Well, the company raised $110M by issuing two convertible notes with Citadel Equity Fund in February 2007, these notes are due in 2012. They bear only 1% interest, but, and there is the catch:

  • if the notes are not converted before their respective maturities, the notes are to be redeemed by the Company on the maturity date at a redemption price equal to 100% of the principal amount of the notes then outstanding plus an additional amount of 15% per annum, calculated on a quarterly compounded basis, plus any accrued and unpaid interest. [Company PR]

So, they owe $110M, pay 1% interest, but make reservations for the possibility that these notes won’t be converted, which bares a rather steep penalty of 15% per annum. How are they doing?

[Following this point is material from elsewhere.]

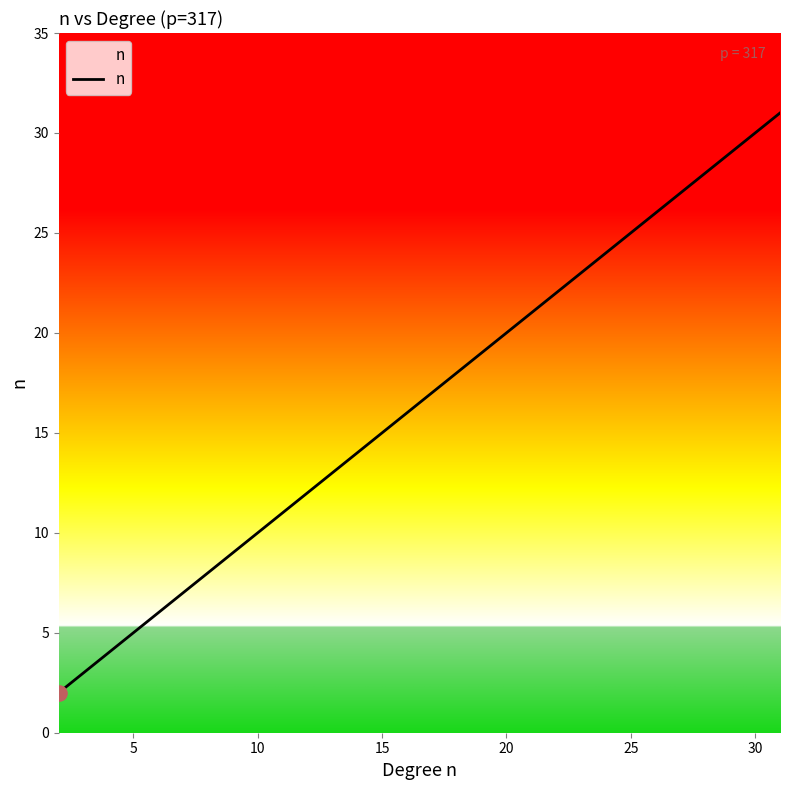

What is the greatest value displayed?

31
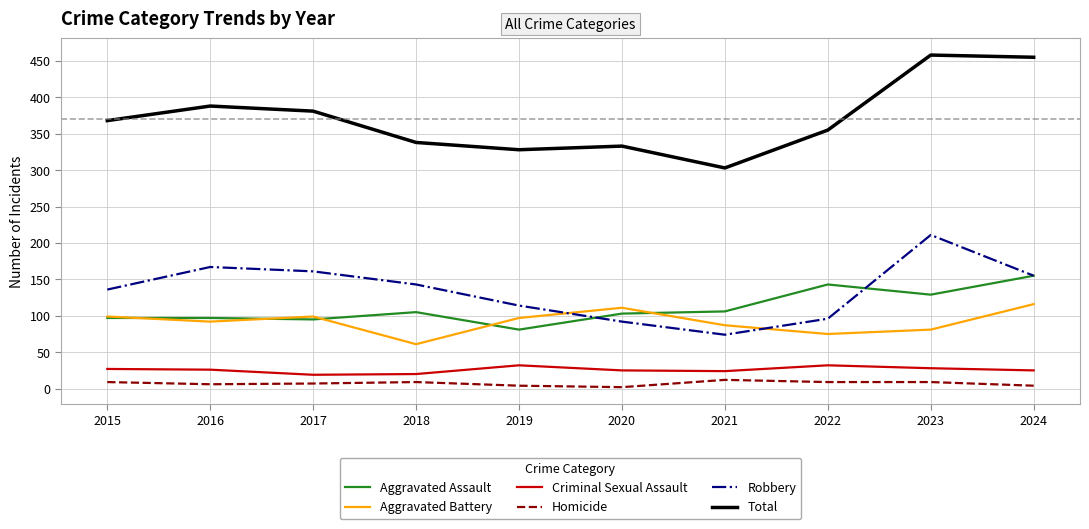

At which label does Robbery first exceed 143?

2016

  • As of March 31, 2009, the Company accrued $38.72 million as a redemption amount payable under the notes, $5.38 million of which was included in interest expense in the first quarter of 2009. Unlike the annual interest rate of 1% that the Company is actually paying out to the note holders under the notes on a semi-annual basis, the Company would only pay the accrued redemption amount under the notes if the notes are not converted into the Company’s common stock before their respective maturity dates and are redeemed in accordance with their terms. Nevertheless, the Company believes that it must accrue the entire redemption amount under U.S. generally accepted accounting principles. [Company PR]

Is there any reason to expect there won’t be a conversion? Well, not that we can see. They have three years to go still and have already reserved a good deal of money in the case they won’t. However, conversion itself has other disadvantages.

At present share price ($8), the dilutive effect of conversion would be a rather large 13.75M shares, a significant percentage (30%) out of the 45M shares outstanding at present. However, like we said, there is three years to go until then, and a lot might happen to the share price until then.

However, we feel it would be one reason to take the GAAP net income, rather than the non-GAAP measures one finds in the headlines, as these convertible notes are going to have an effect on net income per share one way or another, unless the share price rises (which we think is actually likely) as to make the dilution much less substantial.

Speaking about the share price, let’s look at some charts. First, the 2 year chart.

You see that a much higher share price has reigned in the past (no surprise there), and with the continued growth it is not unreasonable to assume that before the notes are due, prices can move up substantially. How reasonable is it to assume that this is imminent? Let’s look at the last three months:

Well, you see that they had quite a rally of late, almost tripling in under two months, and they’re now bumping up the 200 day moving average, which is why we won’t advice an immediate buy. Just as eFuture (EFUT), this needs to consolidate and digest these large gains for some time, but it’s certainly an interesting play (although we have to say, if pressed, we rate eFuture higher still).